**Problem requirements**: Without including any picture, repeat the records below exactly.

**Given data**:
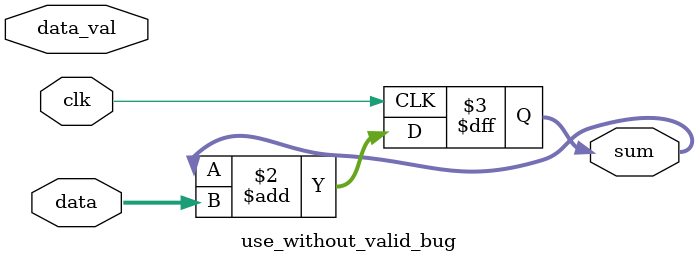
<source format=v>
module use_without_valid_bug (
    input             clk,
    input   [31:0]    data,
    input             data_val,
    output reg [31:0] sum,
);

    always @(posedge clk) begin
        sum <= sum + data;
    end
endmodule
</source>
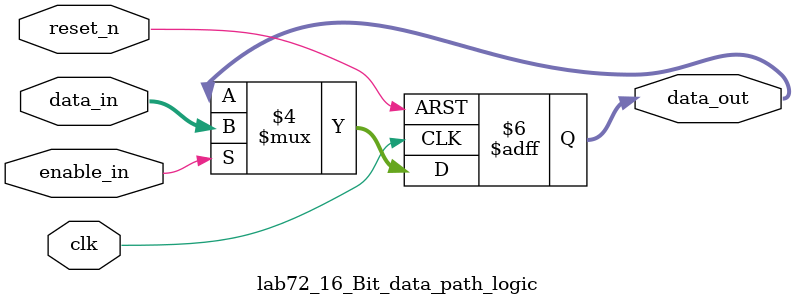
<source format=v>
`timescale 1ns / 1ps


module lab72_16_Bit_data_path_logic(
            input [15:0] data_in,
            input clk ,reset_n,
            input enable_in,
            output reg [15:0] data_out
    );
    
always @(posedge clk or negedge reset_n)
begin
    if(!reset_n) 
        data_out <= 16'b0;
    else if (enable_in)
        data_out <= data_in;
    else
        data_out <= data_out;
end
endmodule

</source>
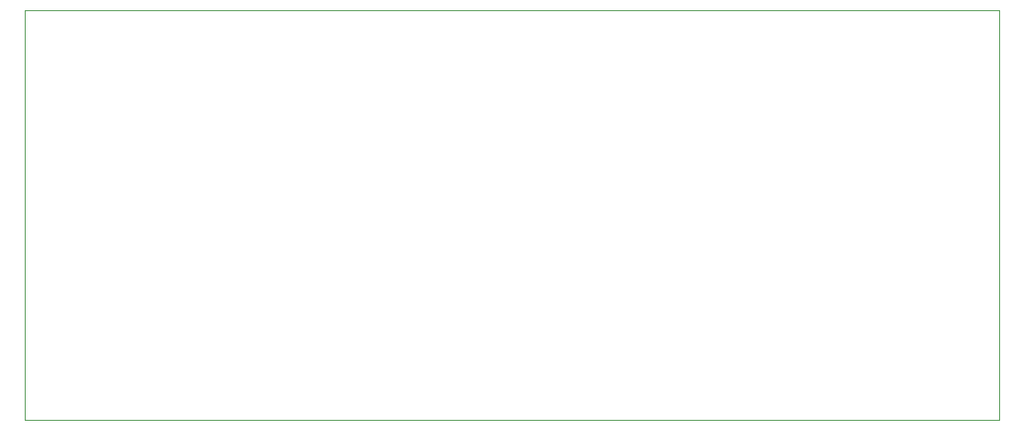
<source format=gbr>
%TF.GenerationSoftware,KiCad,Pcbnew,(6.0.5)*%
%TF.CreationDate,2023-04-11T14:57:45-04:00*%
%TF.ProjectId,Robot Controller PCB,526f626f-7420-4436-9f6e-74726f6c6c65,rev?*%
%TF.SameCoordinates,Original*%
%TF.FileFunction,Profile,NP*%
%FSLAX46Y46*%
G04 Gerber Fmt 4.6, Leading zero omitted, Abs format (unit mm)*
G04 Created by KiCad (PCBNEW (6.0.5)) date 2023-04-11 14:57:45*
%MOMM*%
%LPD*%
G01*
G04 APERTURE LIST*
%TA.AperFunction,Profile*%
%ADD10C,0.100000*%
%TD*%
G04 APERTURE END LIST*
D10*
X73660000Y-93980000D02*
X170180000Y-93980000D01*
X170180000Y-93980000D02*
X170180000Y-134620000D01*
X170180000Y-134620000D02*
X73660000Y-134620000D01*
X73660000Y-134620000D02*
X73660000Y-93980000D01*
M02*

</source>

**Answer below**:
<source format=v>
module use_without_valid_bug (
    input             clk,
    input   [31:0]    data,
    input             data_val,
    output reg [31:0] sum,
);

    always @(posedge clk) begin
        sum <= sum + data;
    end
endmodule
</source>
<source format=v>
`timescale 1ns / 1ps


module lab72_16_Bit_data_path_logic(
            input [15:0] data_in,
            input clk ,reset_n,
            input enable_in,
            output reg [15:0] data_out
    );
    
always @(posedge clk or negedge reset_n)
begin
    if(!reset_n) 
        data_out <= 16'b0;
    else if (enable_in)
        data_out <= data_in;
    else
        data_out <= data_out;
end
endmodule

</source>
<source format=gbr>
%TF.GenerationSoftware,KiCad,Pcbnew,(6.0.5)*%
%TF.CreationDate,2023-04-11T14:57:45-04:00*%
%TF.ProjectId,Robot Controller PCB,526f626f-7420-4436-9f6e-74726f6c6c65,rev?*%
%TF.SameCoordinates,Original*%
%TF.FileFunction,Profile,NP*%
%FSLAX46Y46*%
G04 Gerber Fmt 4.6, Leading zero omitted, Abs format (unit mm)*
G04 Created by KiCad (PCBNEW (6.0.5)) date 2023-04-11 14:57:45*
%MOMM*%
%LPD*%
G01*
G04 APERTURE LIST*
%TA.AperFunction,Profile*%
%ADD10C,0.100000*%
%TD*%
G04 APERTURE END LIST*
D10*
X73660000Y-93980000D02*
X170180000Y-93980000D01*
X170180000Y-93980000D02*
X170180000Y-134620000D01*
X170180000Y-134620000D02*
X73660000Y-134620000D01*
X73660000Y-134620000D02*
X73660000Y-93980000D01*
M02*

</source>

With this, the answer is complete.